TEXTO FORNECIDO |

◆ ◆ ◆ ◆ ◆

UOL - No seu site na internet, diz que quer "fugir de campanhas pasteurizadas". Como?

Palmeira
- As campanhas políticas são comandadas por publicitários que trabalham em cima de pesquisas qualitativas. E elas indicam para todo mundo o ângulo de abordagem das determinadas questões e dizem se vale a pena ou não abordar certos temas. Isso tornou os candidatos um pouco iguais. As lideranças políticas vão se perdendo, assim como as ideológicas. Fica tudo padrão e eu não quero isso.

Eu quero fazer uma campanha polêmica tratando de questões que freqüentemente são tidas como não positivas, como a pena de morte, o aborto, a homossexualidade. Eu vou fazer programas com esses temas. Quero que o partido seja a expressão do movimento social. Não quero tirar nenhuma questão porque ela possa criar dificuldade com o eleitorado.

UOL - O senhor diz que vai fazer, no Rio, um governo de esquerda. Como o senhor define um governo de esquerda?

Palmeira
- Diante dessa crise ideológica no mundo, eu defino que é de esquerda quem defende os oprimidos, mas isso só não é suficiente. De esquerda é também quem defende a luta dos oprimidos. O governo Lula não só defendeu os oprimidos com a redistribuição de renda, como também tem dado espaço - como nenhum outro presidente da República deu - para os movimentos populares.

UOL - Não podemos ignorar que o governo do presidente Lula tem uma política econômica excludente.

Palmeira
- Não, o presidente Lula tem uma política econômica muito boa. Pode-se dizer que a política monetária dele tem problemas. Mas a econômica, não. Se ela consegue aumentar salário real, aumentar emprego e aumentar o salário real, não pode ser excludente. No governo Lula, pela primeira vez em 23 anos, caiu a concentração de renda. É a primeira vez que os pobres ganham mais.

◆ ◆ ◆ ◆ ◆

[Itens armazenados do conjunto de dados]
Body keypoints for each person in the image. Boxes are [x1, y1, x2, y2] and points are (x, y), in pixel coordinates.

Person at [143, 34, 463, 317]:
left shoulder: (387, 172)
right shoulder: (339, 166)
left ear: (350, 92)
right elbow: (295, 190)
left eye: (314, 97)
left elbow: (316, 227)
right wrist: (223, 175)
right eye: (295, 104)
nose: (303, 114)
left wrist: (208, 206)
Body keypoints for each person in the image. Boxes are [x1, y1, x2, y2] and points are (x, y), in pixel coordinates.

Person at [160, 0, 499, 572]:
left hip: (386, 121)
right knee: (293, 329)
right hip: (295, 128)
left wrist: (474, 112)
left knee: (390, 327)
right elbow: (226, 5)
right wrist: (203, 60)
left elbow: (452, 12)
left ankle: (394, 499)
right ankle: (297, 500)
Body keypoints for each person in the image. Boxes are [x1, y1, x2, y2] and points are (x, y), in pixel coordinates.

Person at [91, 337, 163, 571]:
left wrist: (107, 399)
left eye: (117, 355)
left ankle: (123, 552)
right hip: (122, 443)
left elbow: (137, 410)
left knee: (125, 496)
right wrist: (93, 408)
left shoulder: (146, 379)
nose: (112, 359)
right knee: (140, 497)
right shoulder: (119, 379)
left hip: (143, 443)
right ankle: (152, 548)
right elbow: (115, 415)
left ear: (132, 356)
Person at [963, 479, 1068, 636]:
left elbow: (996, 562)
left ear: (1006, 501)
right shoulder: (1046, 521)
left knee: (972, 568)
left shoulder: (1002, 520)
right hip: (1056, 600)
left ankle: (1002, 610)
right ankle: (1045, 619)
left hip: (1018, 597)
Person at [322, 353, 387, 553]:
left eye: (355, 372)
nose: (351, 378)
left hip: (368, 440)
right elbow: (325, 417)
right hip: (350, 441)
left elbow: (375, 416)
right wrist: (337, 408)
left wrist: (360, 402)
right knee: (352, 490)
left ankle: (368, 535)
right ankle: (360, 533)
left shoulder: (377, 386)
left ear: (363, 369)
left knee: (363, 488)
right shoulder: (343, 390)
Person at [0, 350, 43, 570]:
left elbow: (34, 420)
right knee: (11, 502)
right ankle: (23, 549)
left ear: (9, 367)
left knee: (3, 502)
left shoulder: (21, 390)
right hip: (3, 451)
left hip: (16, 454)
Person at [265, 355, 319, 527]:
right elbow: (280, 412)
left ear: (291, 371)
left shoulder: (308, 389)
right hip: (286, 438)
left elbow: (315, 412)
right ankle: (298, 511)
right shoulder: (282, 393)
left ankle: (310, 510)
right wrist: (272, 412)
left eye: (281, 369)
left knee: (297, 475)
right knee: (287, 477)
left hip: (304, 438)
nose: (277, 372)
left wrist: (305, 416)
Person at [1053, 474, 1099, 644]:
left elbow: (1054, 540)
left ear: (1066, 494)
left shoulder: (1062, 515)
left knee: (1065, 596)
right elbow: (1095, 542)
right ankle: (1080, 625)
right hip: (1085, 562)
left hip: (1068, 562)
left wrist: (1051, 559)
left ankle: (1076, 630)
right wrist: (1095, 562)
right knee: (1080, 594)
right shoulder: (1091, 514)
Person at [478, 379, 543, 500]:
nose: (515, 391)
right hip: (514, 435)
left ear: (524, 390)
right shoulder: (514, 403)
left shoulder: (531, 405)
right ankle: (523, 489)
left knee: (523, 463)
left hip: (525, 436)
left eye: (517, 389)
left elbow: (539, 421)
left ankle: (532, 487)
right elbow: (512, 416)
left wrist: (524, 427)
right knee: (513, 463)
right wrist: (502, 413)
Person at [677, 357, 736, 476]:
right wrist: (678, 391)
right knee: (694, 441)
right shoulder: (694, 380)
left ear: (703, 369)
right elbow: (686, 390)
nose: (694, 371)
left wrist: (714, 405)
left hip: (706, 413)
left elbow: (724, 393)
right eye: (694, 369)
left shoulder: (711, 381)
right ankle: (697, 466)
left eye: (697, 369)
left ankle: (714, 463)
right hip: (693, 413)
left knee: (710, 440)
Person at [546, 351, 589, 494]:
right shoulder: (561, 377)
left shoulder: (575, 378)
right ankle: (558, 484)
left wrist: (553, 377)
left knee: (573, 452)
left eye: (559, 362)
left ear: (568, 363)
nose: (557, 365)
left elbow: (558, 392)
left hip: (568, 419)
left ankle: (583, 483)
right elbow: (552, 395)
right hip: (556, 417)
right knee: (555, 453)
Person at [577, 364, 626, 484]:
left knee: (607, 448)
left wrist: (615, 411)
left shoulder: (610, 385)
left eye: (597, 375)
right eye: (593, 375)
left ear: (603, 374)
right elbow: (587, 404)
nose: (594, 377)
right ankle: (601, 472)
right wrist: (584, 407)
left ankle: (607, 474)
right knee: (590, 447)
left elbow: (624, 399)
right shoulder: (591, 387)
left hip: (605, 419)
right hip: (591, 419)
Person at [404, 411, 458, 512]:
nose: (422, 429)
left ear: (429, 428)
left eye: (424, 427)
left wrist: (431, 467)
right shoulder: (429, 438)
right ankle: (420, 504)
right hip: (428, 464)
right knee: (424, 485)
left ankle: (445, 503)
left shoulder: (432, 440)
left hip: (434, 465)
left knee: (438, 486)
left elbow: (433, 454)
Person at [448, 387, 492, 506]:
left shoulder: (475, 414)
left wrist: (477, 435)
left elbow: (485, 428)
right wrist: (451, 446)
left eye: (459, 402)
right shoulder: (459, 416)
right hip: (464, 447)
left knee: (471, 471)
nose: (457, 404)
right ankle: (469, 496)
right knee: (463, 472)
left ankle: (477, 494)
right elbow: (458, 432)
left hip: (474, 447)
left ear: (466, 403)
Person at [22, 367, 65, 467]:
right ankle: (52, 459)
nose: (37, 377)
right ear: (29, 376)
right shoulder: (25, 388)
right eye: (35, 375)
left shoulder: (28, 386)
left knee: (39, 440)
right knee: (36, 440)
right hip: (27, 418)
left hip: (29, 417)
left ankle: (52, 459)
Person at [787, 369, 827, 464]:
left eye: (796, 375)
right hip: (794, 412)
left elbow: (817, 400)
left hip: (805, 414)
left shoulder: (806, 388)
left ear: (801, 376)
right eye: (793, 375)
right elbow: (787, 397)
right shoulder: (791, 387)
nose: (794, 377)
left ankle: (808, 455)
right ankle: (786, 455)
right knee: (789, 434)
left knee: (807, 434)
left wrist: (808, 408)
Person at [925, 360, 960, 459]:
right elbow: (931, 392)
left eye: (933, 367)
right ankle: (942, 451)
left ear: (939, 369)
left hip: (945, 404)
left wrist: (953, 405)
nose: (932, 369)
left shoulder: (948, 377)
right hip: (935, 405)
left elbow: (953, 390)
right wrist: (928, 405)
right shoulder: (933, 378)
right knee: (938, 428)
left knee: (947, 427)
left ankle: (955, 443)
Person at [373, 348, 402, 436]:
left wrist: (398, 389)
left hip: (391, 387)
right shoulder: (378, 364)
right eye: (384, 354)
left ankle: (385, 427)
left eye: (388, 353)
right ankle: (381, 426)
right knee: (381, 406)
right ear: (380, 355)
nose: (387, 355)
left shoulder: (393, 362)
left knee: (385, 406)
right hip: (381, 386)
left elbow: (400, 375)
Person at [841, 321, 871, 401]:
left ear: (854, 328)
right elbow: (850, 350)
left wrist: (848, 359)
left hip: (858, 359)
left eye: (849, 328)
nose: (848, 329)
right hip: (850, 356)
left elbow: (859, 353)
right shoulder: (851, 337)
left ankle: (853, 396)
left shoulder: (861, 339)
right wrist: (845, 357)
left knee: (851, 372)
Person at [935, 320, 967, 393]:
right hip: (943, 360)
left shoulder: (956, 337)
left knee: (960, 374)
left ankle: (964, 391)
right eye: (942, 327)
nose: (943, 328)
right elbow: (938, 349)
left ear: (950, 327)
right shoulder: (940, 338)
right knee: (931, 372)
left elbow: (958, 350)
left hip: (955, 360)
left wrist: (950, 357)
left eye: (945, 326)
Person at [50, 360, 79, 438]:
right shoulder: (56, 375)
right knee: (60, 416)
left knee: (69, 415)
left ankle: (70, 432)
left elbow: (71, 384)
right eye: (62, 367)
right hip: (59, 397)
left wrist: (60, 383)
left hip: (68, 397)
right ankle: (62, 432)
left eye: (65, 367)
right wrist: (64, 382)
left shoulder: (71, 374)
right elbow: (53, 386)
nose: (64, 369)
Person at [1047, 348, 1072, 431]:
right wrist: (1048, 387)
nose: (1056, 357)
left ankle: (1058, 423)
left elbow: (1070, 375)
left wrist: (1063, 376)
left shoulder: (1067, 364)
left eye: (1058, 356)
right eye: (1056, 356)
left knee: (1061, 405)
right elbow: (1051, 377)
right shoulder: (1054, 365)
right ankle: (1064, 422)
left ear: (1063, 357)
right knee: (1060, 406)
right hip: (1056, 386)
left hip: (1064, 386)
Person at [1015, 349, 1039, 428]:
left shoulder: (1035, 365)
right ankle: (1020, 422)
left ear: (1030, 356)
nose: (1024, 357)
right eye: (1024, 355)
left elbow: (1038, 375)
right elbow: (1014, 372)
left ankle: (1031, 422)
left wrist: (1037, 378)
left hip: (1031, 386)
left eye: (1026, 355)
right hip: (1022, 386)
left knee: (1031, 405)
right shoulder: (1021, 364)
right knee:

◆ ◆ ◆ ◆ ◆

INSTRUÇÕES DO EXERCÍCIO | Segundo a entrevista, quais temas Palmeira diz que vai abordar nos programas da campanha?

RESPOSTA DO EXERCÍCIO | A pena de morte, o aborto e a homossexualidade.